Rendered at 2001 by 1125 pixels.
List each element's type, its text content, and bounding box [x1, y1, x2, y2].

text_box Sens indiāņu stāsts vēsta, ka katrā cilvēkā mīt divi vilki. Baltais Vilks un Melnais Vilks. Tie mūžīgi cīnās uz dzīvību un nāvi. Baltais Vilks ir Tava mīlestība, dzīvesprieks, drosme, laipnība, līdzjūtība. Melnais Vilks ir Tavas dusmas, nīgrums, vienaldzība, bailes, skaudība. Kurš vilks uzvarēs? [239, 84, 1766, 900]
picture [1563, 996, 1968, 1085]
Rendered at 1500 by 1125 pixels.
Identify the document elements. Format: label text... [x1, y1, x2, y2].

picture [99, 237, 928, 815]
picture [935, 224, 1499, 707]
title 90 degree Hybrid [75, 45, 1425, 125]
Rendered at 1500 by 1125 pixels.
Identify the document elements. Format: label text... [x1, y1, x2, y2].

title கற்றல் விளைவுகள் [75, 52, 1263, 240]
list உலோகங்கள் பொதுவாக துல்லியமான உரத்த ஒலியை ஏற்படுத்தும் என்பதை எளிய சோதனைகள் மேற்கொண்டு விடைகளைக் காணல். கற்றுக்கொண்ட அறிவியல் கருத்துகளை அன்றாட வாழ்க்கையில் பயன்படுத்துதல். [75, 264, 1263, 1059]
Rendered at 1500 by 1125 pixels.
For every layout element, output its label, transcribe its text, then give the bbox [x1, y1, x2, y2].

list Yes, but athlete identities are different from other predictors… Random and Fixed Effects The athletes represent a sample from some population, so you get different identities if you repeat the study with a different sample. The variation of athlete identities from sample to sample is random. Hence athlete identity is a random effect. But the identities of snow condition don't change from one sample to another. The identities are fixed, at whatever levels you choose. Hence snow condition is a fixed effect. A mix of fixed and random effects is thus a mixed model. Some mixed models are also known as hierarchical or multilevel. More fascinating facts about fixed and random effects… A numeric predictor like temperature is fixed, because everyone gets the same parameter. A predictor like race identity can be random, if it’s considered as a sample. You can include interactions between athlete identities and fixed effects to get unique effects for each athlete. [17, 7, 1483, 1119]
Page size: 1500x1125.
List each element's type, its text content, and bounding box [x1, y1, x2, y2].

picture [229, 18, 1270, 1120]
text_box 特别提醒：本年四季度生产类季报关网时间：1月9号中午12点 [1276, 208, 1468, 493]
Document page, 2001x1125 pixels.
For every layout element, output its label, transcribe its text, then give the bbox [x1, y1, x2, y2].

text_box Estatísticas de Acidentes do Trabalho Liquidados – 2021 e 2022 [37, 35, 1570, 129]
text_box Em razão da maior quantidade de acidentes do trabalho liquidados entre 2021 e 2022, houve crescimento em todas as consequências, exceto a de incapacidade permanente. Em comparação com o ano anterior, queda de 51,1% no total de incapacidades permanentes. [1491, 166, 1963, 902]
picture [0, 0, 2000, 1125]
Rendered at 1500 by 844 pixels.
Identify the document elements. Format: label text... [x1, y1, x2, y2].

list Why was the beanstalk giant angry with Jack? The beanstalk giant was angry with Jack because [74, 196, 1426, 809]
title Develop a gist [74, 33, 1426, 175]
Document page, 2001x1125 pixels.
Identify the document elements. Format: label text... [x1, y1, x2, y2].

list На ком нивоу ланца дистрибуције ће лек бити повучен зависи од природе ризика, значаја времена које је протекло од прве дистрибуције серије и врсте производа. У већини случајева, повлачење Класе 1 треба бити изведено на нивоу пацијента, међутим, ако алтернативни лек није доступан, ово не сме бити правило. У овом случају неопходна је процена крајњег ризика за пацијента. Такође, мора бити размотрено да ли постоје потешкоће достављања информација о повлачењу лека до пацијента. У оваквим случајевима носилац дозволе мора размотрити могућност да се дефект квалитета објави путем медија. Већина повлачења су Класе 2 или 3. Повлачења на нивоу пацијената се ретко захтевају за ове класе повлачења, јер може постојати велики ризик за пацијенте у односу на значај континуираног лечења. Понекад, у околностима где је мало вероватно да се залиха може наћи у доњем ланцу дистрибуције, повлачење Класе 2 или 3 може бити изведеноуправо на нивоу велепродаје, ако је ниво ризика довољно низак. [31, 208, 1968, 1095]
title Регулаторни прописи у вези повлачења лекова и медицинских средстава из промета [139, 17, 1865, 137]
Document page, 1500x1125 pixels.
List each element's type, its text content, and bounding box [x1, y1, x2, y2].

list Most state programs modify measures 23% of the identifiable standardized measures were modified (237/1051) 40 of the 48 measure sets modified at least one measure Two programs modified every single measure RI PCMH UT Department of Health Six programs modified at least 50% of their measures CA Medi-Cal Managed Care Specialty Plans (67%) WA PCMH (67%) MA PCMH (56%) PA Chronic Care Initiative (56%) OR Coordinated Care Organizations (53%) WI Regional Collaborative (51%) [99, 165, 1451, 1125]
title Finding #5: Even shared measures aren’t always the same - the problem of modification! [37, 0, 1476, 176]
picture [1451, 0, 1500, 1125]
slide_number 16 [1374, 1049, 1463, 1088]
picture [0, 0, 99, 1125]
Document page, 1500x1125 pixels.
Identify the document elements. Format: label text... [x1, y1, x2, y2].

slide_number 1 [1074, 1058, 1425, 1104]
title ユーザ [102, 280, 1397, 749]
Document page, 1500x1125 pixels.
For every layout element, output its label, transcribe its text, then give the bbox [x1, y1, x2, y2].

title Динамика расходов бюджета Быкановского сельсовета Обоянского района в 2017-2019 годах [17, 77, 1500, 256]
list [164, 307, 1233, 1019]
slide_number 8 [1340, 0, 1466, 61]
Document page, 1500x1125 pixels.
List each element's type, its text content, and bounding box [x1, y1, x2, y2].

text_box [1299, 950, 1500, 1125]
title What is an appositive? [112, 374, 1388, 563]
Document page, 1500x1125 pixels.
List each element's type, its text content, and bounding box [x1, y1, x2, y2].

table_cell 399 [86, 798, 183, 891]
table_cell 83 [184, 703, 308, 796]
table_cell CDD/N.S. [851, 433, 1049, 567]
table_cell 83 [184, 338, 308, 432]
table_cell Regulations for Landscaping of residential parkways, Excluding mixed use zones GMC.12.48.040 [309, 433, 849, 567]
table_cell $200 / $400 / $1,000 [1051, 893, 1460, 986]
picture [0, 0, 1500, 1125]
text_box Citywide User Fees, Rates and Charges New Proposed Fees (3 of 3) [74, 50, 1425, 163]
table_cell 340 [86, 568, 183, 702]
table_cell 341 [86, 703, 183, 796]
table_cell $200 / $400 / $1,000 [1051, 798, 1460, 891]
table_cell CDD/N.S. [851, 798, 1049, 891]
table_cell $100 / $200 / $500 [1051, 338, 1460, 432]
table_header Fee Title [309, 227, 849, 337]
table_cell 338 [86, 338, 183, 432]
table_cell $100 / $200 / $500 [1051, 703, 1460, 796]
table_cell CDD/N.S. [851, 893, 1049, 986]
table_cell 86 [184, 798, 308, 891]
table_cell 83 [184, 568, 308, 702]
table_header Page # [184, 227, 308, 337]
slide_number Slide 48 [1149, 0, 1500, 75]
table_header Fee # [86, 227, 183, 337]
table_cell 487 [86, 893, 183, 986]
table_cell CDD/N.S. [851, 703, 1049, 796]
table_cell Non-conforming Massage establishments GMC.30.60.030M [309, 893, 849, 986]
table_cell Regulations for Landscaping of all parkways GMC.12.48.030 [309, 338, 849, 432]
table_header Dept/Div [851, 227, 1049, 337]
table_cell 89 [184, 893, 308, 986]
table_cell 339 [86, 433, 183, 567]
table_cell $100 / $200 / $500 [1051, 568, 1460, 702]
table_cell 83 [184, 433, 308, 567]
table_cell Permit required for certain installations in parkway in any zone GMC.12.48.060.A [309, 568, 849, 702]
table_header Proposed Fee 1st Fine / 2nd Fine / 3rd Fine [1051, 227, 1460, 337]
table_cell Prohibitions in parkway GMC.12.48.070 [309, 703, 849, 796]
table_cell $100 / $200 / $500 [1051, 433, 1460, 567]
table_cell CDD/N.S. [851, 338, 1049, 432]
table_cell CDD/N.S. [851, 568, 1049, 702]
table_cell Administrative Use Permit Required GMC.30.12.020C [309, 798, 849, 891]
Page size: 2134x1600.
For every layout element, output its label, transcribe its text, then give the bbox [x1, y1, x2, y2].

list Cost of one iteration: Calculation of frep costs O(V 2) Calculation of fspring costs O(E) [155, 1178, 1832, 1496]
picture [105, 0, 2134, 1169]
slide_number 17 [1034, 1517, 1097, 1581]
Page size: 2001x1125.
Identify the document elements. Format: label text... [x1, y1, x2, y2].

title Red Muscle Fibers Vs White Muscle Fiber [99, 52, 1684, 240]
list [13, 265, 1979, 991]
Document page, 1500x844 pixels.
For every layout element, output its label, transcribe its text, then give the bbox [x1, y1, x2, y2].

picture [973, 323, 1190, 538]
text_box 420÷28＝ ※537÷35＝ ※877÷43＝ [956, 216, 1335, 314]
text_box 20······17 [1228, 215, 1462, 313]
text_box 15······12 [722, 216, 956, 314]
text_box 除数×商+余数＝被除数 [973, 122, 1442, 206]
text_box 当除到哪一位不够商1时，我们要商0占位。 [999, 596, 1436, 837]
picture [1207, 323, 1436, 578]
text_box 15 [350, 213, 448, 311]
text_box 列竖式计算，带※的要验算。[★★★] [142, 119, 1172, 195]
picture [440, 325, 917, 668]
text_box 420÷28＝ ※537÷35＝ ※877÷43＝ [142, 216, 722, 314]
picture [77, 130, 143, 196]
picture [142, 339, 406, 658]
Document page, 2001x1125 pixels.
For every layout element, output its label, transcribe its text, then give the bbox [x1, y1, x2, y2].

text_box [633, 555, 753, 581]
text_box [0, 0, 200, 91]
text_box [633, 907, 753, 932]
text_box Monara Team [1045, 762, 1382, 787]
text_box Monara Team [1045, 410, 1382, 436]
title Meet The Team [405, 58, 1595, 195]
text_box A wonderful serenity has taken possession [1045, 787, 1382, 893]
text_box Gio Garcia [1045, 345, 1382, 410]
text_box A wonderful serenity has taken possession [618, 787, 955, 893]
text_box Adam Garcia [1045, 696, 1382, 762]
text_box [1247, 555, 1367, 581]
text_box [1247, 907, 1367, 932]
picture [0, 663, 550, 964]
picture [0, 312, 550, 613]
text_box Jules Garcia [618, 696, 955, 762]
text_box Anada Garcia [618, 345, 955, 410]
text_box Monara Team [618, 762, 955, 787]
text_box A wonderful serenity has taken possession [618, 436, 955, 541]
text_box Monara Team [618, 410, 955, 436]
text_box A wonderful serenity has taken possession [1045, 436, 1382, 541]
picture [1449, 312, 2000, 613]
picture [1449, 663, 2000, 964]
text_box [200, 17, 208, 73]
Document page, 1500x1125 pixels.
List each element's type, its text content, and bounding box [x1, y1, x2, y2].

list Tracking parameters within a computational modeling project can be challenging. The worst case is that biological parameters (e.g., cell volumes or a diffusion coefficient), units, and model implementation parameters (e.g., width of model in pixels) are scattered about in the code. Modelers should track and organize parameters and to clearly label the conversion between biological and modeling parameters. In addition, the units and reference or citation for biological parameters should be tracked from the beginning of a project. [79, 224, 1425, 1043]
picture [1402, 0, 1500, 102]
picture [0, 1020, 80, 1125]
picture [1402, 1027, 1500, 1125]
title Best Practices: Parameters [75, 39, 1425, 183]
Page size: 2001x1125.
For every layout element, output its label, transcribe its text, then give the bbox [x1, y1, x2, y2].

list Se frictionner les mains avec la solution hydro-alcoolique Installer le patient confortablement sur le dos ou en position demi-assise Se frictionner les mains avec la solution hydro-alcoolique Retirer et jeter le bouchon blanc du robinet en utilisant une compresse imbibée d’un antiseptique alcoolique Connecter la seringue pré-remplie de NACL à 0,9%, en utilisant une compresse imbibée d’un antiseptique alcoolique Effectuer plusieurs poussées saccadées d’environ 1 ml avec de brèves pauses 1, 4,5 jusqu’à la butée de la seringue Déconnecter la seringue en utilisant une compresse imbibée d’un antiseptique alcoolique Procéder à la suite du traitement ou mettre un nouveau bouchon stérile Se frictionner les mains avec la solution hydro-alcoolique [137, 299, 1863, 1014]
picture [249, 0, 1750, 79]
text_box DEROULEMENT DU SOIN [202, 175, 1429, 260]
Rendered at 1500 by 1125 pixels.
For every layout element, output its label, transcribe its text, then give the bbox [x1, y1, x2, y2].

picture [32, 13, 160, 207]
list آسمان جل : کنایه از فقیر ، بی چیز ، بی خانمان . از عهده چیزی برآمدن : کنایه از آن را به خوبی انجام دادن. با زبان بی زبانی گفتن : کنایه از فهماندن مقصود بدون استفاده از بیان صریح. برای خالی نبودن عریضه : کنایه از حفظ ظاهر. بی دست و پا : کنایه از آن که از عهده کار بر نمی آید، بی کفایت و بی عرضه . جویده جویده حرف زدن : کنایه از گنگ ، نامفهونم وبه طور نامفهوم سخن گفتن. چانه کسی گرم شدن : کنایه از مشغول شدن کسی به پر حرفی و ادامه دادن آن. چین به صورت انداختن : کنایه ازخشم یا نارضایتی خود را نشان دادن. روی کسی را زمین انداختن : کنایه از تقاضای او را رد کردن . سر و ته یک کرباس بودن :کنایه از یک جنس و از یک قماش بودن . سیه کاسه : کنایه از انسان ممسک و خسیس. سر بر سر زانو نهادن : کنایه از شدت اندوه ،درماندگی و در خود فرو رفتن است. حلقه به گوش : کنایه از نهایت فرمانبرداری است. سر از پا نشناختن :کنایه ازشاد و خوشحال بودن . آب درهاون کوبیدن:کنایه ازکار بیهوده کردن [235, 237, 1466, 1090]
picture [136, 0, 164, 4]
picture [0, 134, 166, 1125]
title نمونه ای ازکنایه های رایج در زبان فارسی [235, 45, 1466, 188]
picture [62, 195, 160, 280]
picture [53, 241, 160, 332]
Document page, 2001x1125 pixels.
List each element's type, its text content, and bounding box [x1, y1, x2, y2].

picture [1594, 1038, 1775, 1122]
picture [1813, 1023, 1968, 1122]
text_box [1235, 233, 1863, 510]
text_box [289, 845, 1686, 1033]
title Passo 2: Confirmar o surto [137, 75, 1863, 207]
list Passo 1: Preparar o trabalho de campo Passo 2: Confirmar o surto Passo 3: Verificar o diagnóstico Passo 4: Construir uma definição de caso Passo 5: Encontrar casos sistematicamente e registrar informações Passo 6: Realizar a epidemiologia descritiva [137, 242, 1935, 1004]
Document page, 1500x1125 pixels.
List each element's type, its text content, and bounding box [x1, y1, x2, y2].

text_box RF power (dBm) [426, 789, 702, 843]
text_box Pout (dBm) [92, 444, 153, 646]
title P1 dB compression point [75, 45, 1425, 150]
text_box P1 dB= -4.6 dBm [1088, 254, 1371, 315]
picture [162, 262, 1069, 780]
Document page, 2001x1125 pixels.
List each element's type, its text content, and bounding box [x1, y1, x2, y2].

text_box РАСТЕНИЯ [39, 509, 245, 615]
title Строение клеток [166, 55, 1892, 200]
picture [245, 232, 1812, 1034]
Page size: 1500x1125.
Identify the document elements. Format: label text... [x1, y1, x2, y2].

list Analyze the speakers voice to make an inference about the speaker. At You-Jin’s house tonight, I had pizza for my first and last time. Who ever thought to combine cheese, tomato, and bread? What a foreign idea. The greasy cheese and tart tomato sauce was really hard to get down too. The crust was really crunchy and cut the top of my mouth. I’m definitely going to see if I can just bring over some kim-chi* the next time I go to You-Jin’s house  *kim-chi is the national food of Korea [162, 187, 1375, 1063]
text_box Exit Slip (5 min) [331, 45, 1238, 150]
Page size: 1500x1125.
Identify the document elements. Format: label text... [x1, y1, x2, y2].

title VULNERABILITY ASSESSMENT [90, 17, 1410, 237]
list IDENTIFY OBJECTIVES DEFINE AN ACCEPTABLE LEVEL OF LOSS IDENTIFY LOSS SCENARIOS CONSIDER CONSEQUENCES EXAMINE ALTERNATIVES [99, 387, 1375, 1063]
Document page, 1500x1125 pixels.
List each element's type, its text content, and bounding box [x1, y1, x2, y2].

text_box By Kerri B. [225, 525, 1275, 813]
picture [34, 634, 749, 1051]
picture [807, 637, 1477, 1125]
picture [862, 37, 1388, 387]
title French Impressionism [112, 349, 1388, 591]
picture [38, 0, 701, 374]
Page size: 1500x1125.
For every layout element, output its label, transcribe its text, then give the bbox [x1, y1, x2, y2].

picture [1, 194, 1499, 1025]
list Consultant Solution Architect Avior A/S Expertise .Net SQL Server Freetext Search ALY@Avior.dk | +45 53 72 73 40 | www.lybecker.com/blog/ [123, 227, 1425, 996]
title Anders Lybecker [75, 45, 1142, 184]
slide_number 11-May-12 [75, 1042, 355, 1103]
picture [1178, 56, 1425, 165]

· · · · ·

INSTRUCTION:
What is needed is an exact copy of the lines above, from the one containing "Document page, 1500x844 pixels." through the one containing "text_box [0, 0, 200, 91]", with nothing added.

RESULT OF THE TASK:
Document page, 1500x844 pixels.
For every layout element, output its label, transcribe its text, then give the bbox [x1, y1, x2, y2].

picture [973, 323, 1190, 538]
text_box 420÷28＝ ※537÷35＝ ※877÷43＝ [956, 216, 1335, 314]
text_box 20······17 [1228, 215, 1462, 313]
text_box 15······12 [722, 216, 956, 314]
text_box 除数×商+余数＝被除数 [973, 122, 1442, 206]
text_box 当除到哪一位不够商1时，我们要商0占位。 [999, 596, 1436, 837]
picture [1207, 323, 1436, 578]
text_box 15 [350, 213, 448, 311]
text_box 列竖式计算，带※的要验算。[★★★] [142, 119, 1172, 195]
picture [440, 325, 917, 668]
text_box 420÷28＝ ※537÷35＝ ※877÷43＝ [142, 216, 722, 314]
picture [77, 130, 143, 196]
picture [142, 339, 406, 658]
Document page, 2001x1125 pixels.
For every layout element, output its label, transcribe its text, then give the bbox [x1, y1, x2, y2].

text_box [633, 555, 753, 581]
text_box [0, 0, 200, 91]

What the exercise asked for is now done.